An “aberration” caused by the Health Insurance Department’s new claims adjudication system has seen patients getting billed for services that had previously been covered by their Government insurance.

However, Ms Gordon-Pamplin said her Ministry intends to honour the claims.

“We have seniors panicking because they’ve got these major bills that they haven’t gotten before,” she said. “The hospital has agreed to cease and desist sending any further claims out to the patients or their families. We will absorb the cost.”

Government has a budget of $104 million to subsidise hospital claims for seniors, children and the indigent.
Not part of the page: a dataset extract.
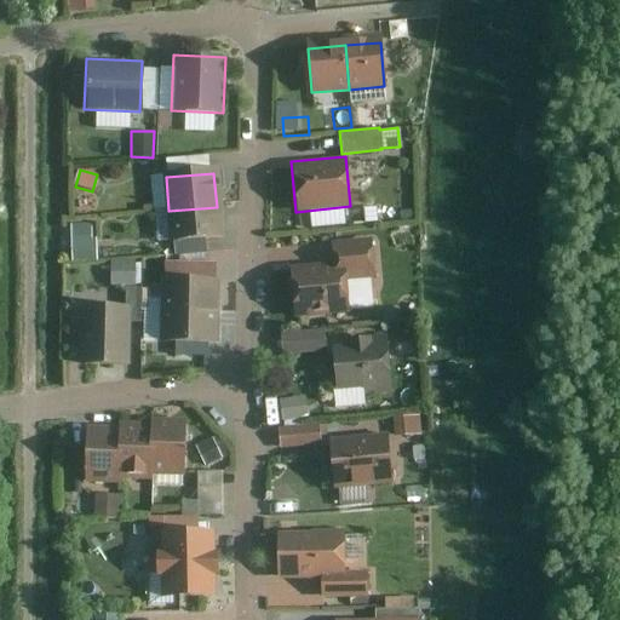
[(219,241),(217,207),(168,211),(172,246),(219,241)]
The rejection rate has historically ran at about one percent — but rejections soared to 13 percent over the financial year just ended because of differences in the hospital’s billing system and its legislated schedule of fees.

The Minister said paying out on $15 million of claims would be kept within budget.
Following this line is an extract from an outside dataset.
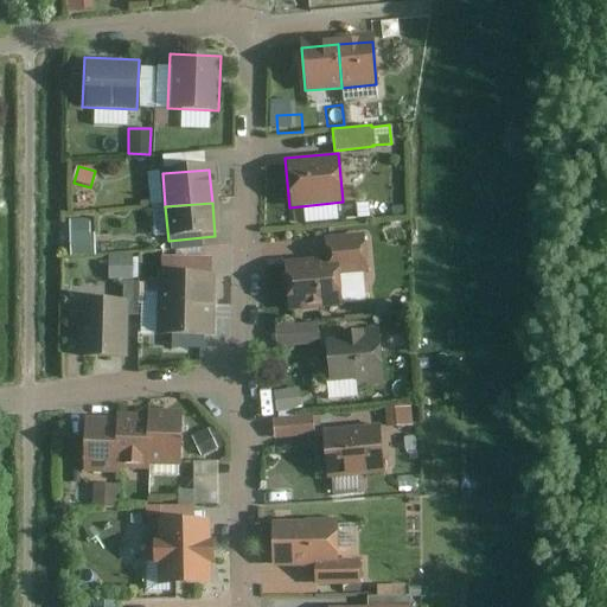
[(68,219),(69,255),(93,255),(93,232),(89,232),(89,219),(68,219)]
The problem arise from the Health Insurance Department (HID) switch to an automated system, explained Permanent Secretary Kevin Monkman.

“Historically, because of the volume of claims involved, the HID in a manual process wasn’t able to do a line by line adjudication or checking of the claims,” he said. “They could check to verify that the patient was eligible for that subsidy, but that’s as deep as they could go.

“As they improved their processes and now have the automated claims adjudication process, they’re able to check not just the eligibility of the patient but also on a line by line basis to ensure that the claim they’re being billed for appears on the hospital fees regulations. Our auditors have been critical of the HID saying that they’ve been paying for claims that the hospital sends and that are not all on the hospital regulations. So they’re not a legislated benefit, and we shouldn’t pay anything that isn’t legislated.

“This year, with the ability to look at those claims on a line by line basis, the hospital uses what they call a Charge Description Master or CDM to bill out to all insurers. It has a code, a description of the service, and the price. If the HID can’t match it, then they reject the claim, because it’s not a legislated claim. Historically, the claims rejection rate was less than one percent. This last financial year, ending March 31, the claims rejection rate went up to 12 to 15 percent. The rate hugely increased. As we saw that coming through the system and recognised what was happening, when we did the hospital fees regulations for this financial year, we changed them — we took the CDM for the hospital and made that the fees regulations.”

The new regulations only went into effect on April 3 — but Government intends to pay nearly all the rejected claims from the preceding year.

Explained the Minister: “We did not want for seniors to find themselves obligated to pay claims that they knew historically had been paid by the Department.

“It’s going to be an audit issue; there’s no question about that. We’ll have to deal with that. But it was more important to make sure the seniors did not find themselves digging into their pockets for money that they don’t have.”

As a result, the mainly elderly patients who have been billed are to receive notice from Government that they don’t owe anything, she added.